> fsflover

Thanks for the clarification. Free software ideology is not like a religion, where people believe in a god. Every Stallman's essay explains a very practical reason for following his ideas. FLOSS protects you from the enshittification, walled gardens, backdoors (to a degree) and similar things.

GrapheneOS have put themselves in Google's walled garden in terms of the supported devices and now Google can easily make them less secure or even kill them completely at will.

This is like saying "you clearly have an ideological bias that favors democracy/ or freedom even if it goes against reason". Sometimes a tyranny is more efficient at forcing people to do a particular thing, e.g., produce weapons. It doesn't mean that choosing it can be reasonable sometimes.
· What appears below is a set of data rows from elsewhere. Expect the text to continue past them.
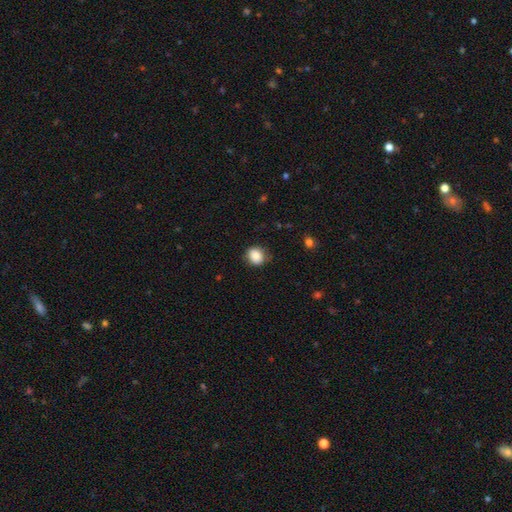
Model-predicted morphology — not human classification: smooth-or-featured: smooth: 86% | star or artifact: 9% | featured or disk: 5%
  how-rounded: round: 73% | in between: 26% | cigar-shaped: 1%
  merging: none: 78% | minor disturbance: 17% | major disturbance: 4% | merger: 1%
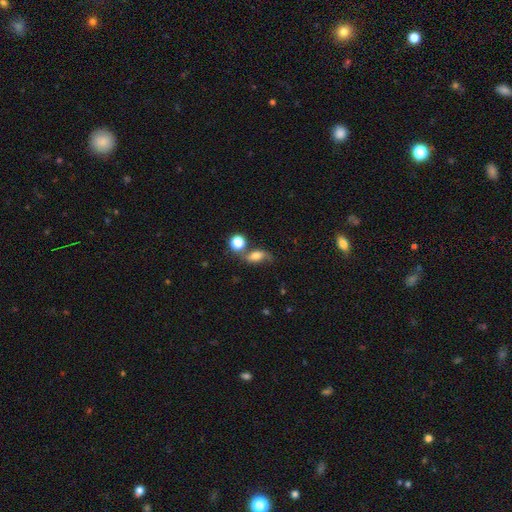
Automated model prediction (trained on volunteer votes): Smooth or featured? smooth (49%)
Merging? none (48%)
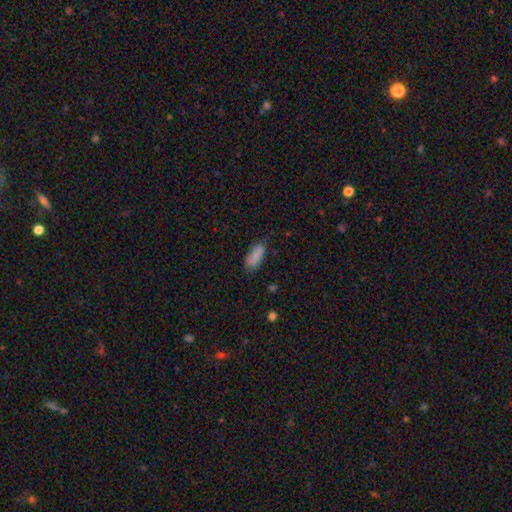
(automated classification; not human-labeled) This appears to be a smooth galaxy with no disk features (86%) that is in between round and cigar-shaped (78%). Merging: none (76%).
> All SoCs are a black box and all of them are made by untrustable companies

You clearly can't understand that different people have different threat models. This is a huge problem of GrapheneOS developers: they never accept this possibility and force the single threat model upon everyone. This reminds me of Apple by the way: They do the same. In reality, some people can trust Chinese devices more than Google's ones (imagine that), or trust a particular company that didn't perform a ton of evil action like Google did (that's me and many others).

> There is no good solution to this

The good solution to this is security through compartmentalization, which is the best security approach ever invented. The more varied hardware people use, the harder it is to make a targeted attack or to mass compromise every single device sold.

> most of the evidence that is available shows that GrapheneOS on Pixels are the most secure phones currently available

I don't dispute that, and you won't find me saying that GrapheneOS is insecure in itself. I am saying that they did a wrong bet long-term, and their approach leaves a lot of people without Google's hardware insecure.

> not security theatre, whereas if they also supported phones that didn't even let you lock the bootloader it absolutely would be.

Once again, this is implying one single threat model upon everyone. I never leave my phone unattended, so nobody can secretly reflash it. And whenever I suspect a compromise, I reflash it myself using a disposable VM on Qubes OS. Does it look somewhat secure to you?